Mechanism of unusual isosymmetric order-disorder phase transition in [dimethylhydrazinium]mn(Hcoo)3 hybrid perovskite probed by vibrational spectroscopy

Abstract

[DMHy]Mn(HCOO)3 (DMHy+ = dimethylhydrazinium cation) is an example of an organic– inorganic hybrid adopting perovskite-like architecture with the largest organic cation used so far in the synthesis of formate-based hybrids. This compound undergoes an unusual isosymmetric phase transition at 240 K on heating.
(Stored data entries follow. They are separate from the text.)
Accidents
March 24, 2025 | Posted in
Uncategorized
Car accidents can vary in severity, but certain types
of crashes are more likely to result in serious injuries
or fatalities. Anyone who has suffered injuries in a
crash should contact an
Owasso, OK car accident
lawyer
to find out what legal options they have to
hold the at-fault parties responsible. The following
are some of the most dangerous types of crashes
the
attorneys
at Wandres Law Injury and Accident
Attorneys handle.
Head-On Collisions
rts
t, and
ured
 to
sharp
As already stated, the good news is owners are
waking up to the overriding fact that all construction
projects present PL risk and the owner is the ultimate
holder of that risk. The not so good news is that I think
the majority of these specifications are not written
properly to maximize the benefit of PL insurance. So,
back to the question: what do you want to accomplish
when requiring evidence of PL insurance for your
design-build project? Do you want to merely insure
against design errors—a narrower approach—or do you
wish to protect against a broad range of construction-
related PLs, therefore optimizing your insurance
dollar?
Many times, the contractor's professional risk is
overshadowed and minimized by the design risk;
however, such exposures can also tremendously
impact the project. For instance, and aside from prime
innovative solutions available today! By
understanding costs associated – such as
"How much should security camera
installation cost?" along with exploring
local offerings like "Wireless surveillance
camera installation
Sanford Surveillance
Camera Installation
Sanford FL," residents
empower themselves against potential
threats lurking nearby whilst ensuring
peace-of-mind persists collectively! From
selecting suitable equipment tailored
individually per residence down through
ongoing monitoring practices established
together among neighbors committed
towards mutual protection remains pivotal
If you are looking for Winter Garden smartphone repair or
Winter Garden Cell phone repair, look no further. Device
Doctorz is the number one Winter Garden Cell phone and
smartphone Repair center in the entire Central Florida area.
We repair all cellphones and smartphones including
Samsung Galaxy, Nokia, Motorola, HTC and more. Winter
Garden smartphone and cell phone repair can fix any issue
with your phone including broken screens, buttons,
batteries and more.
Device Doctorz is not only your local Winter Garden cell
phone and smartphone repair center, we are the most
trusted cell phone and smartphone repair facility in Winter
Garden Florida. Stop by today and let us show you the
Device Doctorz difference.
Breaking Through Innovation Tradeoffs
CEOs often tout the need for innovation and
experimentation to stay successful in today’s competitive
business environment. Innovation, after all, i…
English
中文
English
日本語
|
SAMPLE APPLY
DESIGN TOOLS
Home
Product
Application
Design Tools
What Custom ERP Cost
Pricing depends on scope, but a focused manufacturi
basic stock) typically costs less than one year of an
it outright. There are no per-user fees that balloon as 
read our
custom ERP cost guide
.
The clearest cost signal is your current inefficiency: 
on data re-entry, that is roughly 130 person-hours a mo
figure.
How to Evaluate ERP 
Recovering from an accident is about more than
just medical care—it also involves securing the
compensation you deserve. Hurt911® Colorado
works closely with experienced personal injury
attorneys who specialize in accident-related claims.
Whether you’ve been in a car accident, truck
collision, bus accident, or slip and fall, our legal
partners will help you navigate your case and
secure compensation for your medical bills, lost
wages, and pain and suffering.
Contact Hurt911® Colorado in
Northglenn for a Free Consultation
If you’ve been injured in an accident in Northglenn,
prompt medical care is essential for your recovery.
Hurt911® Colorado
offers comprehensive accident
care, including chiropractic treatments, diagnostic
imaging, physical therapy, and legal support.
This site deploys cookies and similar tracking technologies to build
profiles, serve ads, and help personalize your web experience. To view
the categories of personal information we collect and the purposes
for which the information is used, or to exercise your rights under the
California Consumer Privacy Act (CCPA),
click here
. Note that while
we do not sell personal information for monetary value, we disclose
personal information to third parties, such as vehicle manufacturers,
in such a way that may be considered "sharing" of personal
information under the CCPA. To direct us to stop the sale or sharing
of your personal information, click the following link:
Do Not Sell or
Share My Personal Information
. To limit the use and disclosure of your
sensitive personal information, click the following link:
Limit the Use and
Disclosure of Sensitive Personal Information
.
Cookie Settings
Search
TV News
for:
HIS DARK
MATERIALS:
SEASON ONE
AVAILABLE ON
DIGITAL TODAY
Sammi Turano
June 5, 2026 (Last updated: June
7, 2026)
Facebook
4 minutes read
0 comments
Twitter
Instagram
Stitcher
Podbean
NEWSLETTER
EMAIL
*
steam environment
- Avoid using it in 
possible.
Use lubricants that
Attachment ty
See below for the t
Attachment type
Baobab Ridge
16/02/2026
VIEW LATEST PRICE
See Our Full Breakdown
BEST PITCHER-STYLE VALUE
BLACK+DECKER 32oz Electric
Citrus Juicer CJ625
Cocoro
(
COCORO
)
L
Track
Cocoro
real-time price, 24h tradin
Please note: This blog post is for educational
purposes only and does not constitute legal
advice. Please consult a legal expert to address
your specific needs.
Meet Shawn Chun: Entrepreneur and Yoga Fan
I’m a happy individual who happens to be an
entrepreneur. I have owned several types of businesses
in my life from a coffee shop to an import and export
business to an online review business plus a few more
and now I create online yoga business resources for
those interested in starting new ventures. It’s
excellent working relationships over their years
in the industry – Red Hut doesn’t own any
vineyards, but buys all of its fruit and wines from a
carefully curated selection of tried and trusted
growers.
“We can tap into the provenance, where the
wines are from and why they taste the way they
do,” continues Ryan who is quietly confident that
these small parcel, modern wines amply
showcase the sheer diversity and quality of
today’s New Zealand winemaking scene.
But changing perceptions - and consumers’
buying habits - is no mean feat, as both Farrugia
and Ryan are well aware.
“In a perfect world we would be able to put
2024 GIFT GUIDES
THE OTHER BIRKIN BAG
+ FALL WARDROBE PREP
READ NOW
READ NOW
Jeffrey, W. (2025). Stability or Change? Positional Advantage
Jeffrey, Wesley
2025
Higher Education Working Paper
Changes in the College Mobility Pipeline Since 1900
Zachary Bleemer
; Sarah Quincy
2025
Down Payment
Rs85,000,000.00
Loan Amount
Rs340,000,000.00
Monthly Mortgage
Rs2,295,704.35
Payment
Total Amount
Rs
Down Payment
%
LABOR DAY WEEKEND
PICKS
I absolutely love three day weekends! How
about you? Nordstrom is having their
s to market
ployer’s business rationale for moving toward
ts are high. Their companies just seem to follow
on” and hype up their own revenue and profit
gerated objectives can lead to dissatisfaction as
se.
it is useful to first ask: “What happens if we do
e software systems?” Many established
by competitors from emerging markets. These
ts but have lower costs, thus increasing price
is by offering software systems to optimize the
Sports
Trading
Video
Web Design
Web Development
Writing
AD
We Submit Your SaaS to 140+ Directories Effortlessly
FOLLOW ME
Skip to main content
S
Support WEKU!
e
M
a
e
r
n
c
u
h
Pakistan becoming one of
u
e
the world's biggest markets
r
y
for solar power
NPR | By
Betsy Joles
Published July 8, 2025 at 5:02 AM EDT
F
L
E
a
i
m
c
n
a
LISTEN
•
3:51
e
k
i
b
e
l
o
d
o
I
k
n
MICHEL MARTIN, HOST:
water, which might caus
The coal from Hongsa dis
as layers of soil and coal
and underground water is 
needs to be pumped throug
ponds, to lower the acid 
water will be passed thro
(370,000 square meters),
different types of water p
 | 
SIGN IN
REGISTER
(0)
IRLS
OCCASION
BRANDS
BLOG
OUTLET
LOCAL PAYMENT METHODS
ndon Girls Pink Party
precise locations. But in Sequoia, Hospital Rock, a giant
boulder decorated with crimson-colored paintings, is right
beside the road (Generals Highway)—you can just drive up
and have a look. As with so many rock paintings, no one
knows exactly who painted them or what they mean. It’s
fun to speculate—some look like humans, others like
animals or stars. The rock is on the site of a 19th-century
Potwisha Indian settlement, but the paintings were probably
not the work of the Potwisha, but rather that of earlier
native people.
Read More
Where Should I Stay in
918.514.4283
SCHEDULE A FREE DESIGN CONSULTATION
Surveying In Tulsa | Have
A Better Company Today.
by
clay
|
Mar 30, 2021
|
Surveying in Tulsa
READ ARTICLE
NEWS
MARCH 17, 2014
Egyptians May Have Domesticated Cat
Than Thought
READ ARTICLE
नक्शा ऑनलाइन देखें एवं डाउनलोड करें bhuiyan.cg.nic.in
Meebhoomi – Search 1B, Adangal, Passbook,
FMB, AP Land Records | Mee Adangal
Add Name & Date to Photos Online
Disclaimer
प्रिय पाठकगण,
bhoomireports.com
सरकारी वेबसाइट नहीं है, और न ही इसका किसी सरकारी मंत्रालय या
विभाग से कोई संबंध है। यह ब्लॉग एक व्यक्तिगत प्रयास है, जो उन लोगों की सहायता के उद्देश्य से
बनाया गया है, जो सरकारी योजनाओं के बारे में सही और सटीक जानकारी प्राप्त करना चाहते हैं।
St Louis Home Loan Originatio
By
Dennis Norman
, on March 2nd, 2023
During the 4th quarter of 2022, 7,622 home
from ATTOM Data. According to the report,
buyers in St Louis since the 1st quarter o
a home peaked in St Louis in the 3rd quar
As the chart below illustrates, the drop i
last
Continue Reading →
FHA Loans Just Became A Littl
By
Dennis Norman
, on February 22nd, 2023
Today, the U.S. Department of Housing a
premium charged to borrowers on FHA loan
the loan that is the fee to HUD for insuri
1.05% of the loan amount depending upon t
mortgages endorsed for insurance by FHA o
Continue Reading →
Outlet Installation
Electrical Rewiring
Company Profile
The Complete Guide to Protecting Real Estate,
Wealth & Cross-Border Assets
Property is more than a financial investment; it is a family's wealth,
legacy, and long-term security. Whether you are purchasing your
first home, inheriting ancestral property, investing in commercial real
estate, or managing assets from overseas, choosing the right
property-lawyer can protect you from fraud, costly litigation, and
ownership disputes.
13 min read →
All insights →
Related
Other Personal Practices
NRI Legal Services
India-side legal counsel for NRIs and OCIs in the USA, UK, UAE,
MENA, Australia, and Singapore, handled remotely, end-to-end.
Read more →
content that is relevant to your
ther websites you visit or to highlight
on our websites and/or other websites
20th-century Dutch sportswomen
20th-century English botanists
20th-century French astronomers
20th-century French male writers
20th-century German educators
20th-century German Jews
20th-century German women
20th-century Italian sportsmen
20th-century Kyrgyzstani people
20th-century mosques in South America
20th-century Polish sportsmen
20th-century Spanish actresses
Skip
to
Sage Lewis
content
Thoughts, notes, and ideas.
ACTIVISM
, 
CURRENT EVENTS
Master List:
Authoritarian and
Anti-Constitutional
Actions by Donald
The mechanism of this phase transition has a complex nature and is mainly driven by the ordering of DMHy+ cations and accompanied by a significant distortion of the metal–formate framework in the low temperature (LT) phase. In this work, the Density Functional Theory (DFT) calculations and factor group analysis are combined with experimental temperature-dependent IR and Raman studies to unequivocally assign the observed vibrational modes and shed light on the details of the occurring structural changes. The spectroscopic data show that this first-order phase transition has a highly dynamic nature, which is a result of balanced interplay combining re-arrangement of the hydrogen bonds and ordering of DMHy+ cations. The tight confinement of organic cations forces simultaneous steric deformation of formate ions and the MnO6 octahedra.